Sprint may merge with GM unit

May 17, 1994|By Los Angeles Times

In yet another sign of affinity between the computer and the telephone, General Motors Corp. said yesterday that its computer services unit, Electronic Data Systems Corp., is discussing a merger with long-distance provider Sprint Corp.

The proposed "merger of equals," which would require GM to spin off EDS, would create a high-tech behemoth with $20 billion in annual revenue, 120,000 employees and powerful communications and data processing capabilities.

GM purchased EDS in 1984 for $2.5 billion from founder Ross Perot in a rare stroke of luck or foresight to modernize its information processing system. The unit is now valued by analysts at about $15 billion.

To make the merger happen, GM would spin off EDS to holders of its Class E common stock, whose dividends are based on income from EDS. Terms of any merger with Sprint have yet to be agreed upon.

Nevertheless, EDS and Sprint said the merger would strengthen their respective positions in existing markets while enabling them to tackle emerging multimedia markets.

"The combination is formidable," says Robert Clark, industry analyst at Dataquest Inc., a Silicon Valley, Calif., market research company.

EDS is already a heavy user of telecommunications.
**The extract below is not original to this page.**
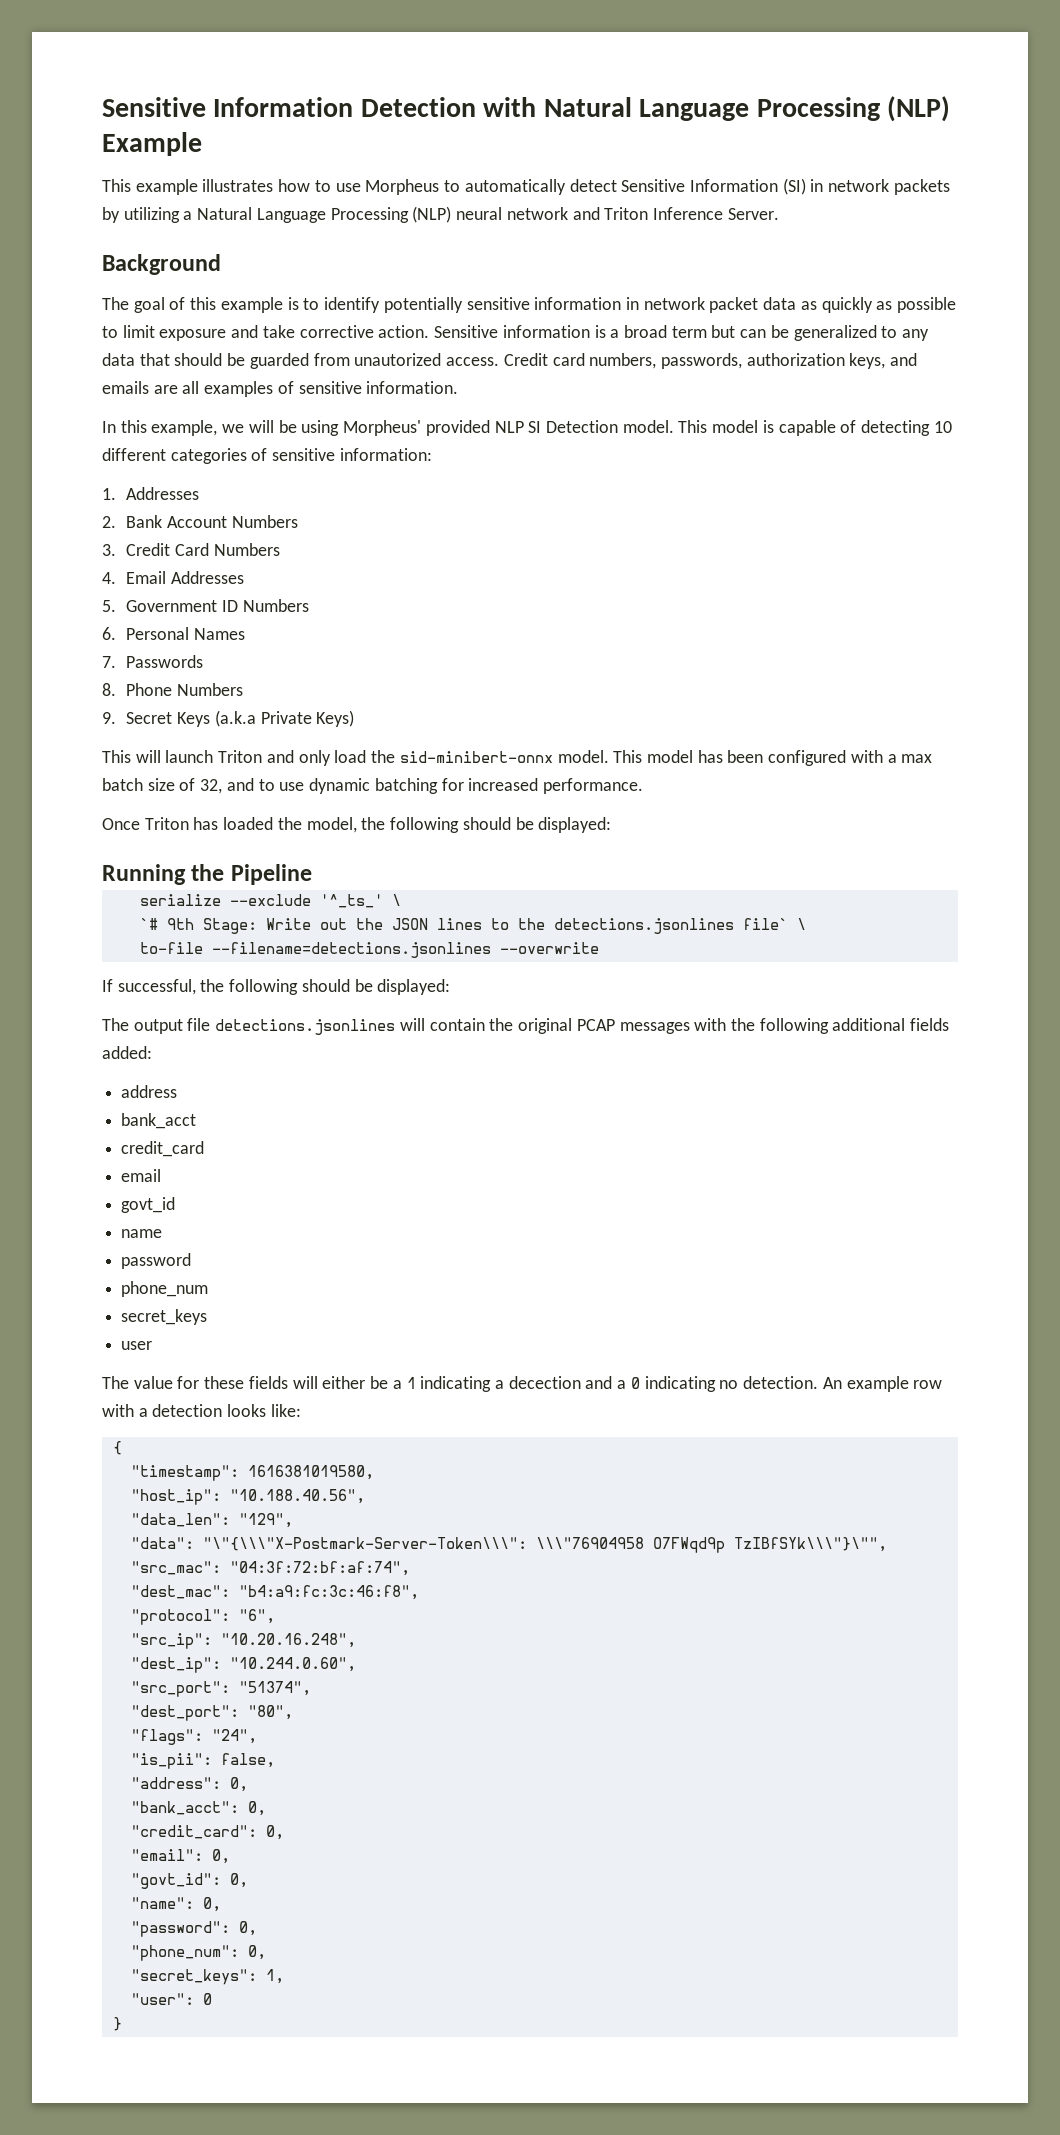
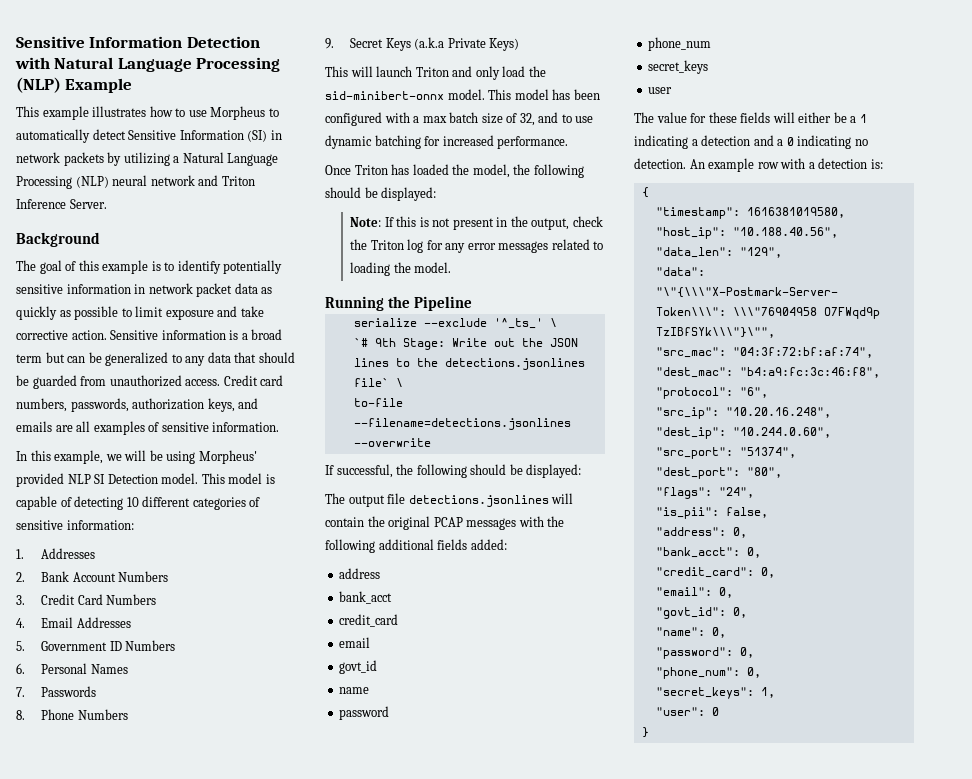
[354,353,442,366] unautorized -> [109,375,182,387] unauthorized
(612, 825) none -> [350,216,603,230] [350,239,604,253] [350,262,452,276] // Note: If this is not present in the output, check the Triton log for any error messages related to loading the model.
[508,1376,581,1389] decection -> [701,135,751,146] detection
[227,1404,301,1417] looks like: -> [870,159,883,169] is:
EDS builds and operates computer systems that connect factories, dealers, offices and parts suppliers for companies like parent GM and Xerox.

The company would use Sprint's state-of-the-art communications system to cut its phone costs and offer customers one-stop shopping.

"Companies want a one-stop provider for all communications and information needs," said EDS Chairman Les Alberthal.

Sprint's network and broad customer base would also make it easier for EDS to reach millions of consumers with new services such as home shopping, video-on-demand, remote home automation and on-demand education, Mr. Alberthal said. The company already serves consumers by collecting and processing data from banks' automated teller machines.

Sprint, for its part, needs the cash and computer know-how to compete in the long-distance telephone business, where it is now a weak third behind AT&T and MCI Communications.

"The combined ability to deliver information technology and telecommunications capability on a world level is not currently available," said Sprint chief executive William Esrey in a statement.

While telecommunications companies like Sprint can transport information efficiently, says Ken Zita, partner at Network Dynamics Associates, a New York communications consulting company, they don't have the technology to connect varied computer systems.

In a major step in that direction, AT&T recently announced it would develop systems to enable companies using a popular local area network software to connect their various operations over long distance lines. AT&T would, in effect, enable companies to create global private networks without having to hire systems integration providers like EDS.

Sprint and GM cautioned there are "significant issues to be resolved" before the merger goes ahead.